Berbera port currently serves 250 customers a day with an average container stay period of 6.5 days. DP World works with five container shipping companies, namely Maersk Line, MSC, Pacific International Lines (PIL), CMA CGM S.A and Perma Shipping Line. Among the five companies, CMA CGM takes the largest share.

Having an alternative corridor will give a great opportunity to Ethiopia, which had only 1.3 million metric tonnes of cargo in the 1990’s. Out of this, 90pc of it was ferried through ports in Eritrea, while the remaining was shipped through Djibouti. After the Ethio-Eritrea war, Ethiopia switched its route to Djibouti.

Since then about 97pc of Ethiopia’s import-export cargo is delivered through Djibouti ports while two percent and one percent are shipped through Port Sudan and Berbera, respectively. Ethiopia planned its import-export loads to be 60pc through Djibouti, 30pc through Berbera and 10pc through Port Sudan, which Ethiopia has been using since 2015.

Before the start of the first edition of the Growth & Transformation Plan (GTP I), which was set in 2010 for five years, Ethiopia’s import cargo was around 8.5 million metric tonnes and export was 600,000 metric tonnes a year. But currently, the imported freight hits 13.5 million metric tonnes while the export reaches more than 1.8 million metric tonnes a year.

In having a stake at Berbera, the national security interest of the country has more weight than the commercial interest, according to Mamo Mihretu, an expert on logistics and currently working as a program leader for the Ethiopia Trade Logistic Project at World Bank.
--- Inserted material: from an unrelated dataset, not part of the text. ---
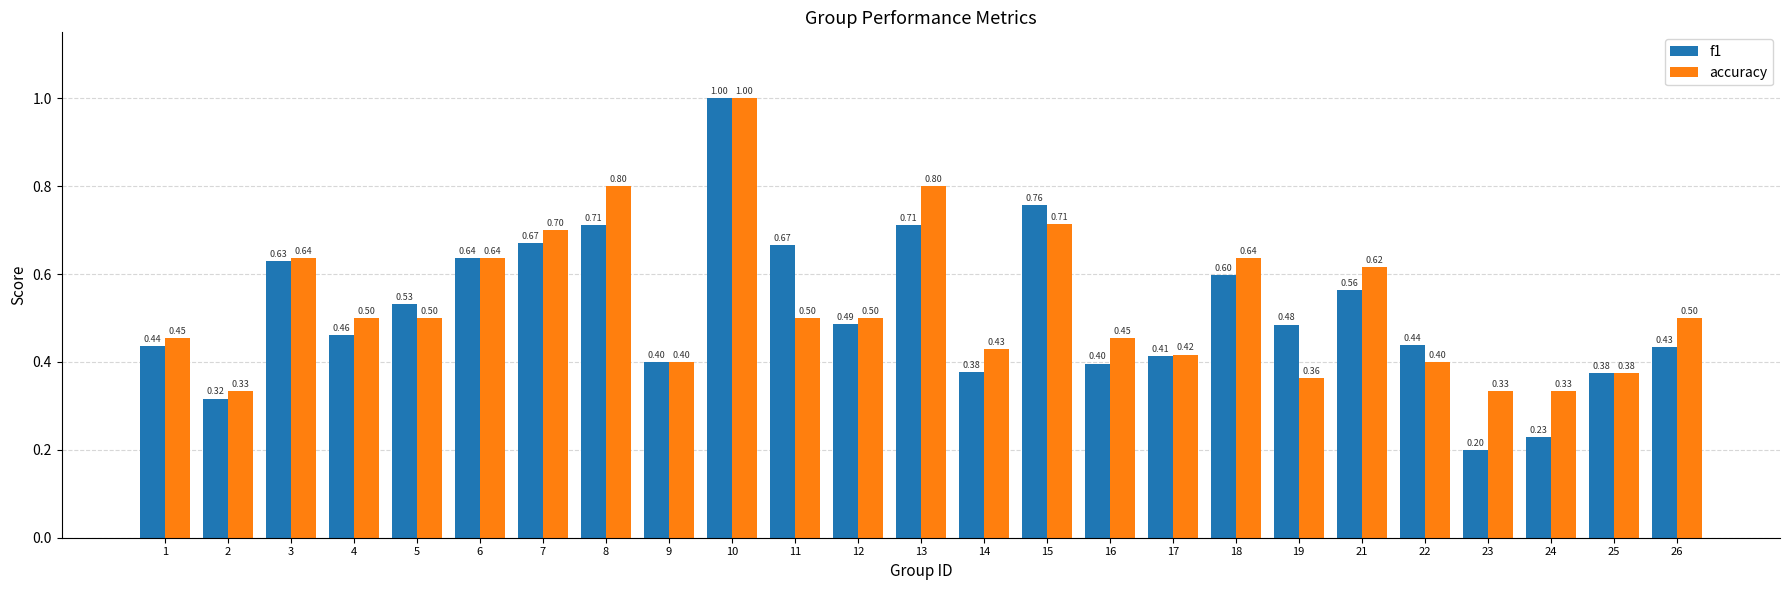

What is the lowest value of the f1 series?

0.2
He believes that it will create competitiveness for Ethiopia’s export.

“On top of that, it could have been a solution for the inefficiency at the port of Djibouti,” he said. “It will also give Ethiopia the power of negotiation on prices as it will sit at the table.”
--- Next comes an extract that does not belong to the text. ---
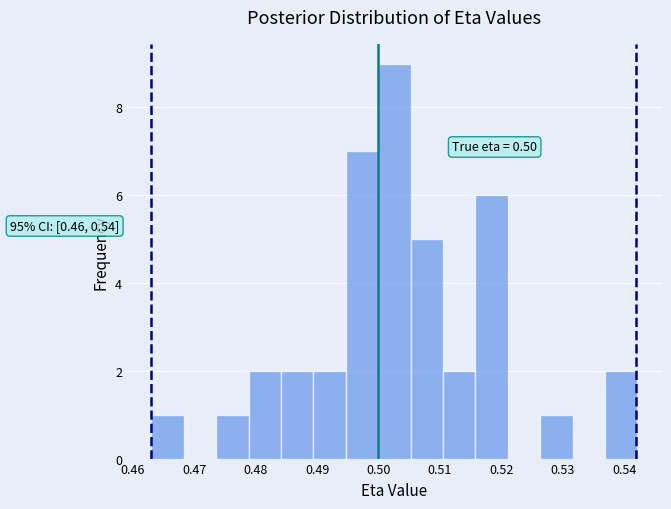

Which range on the x-axis has the tallest bar?

0.500 to 0.505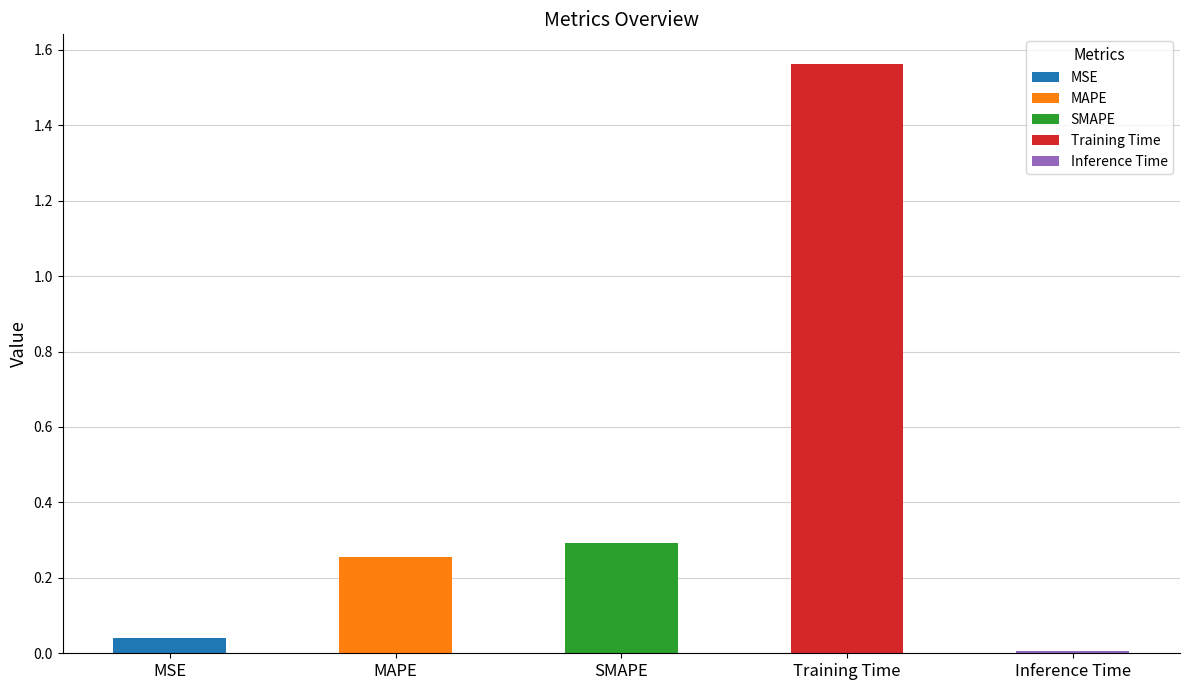

What is the difference between the maximum and minimum values?

1.6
The project also excites the local business community. Gizeshwork Tessema, managing director, Gize Plc Logistics & Shipping, is one of them as she believes that it will bring a great opportunity for transport companies whose businesses were stalled after the commencement of the Ethio-Djibouti Railway transportation service.

“Beyond having alternative corridor and price competitiveness, it will help to retrieve the businesses of transport companies,” she told Fortune.

However, she fears that the major shareholder at the port, DP World, might manipulate the prices like it has been doing at the Port of Djibouti.

Along with developing the port, Mamo suggests the government should work on a couple of things; integrate port development with inland corridors, form an agency that will oversee port ownership and operations, and develop port ownership strategy.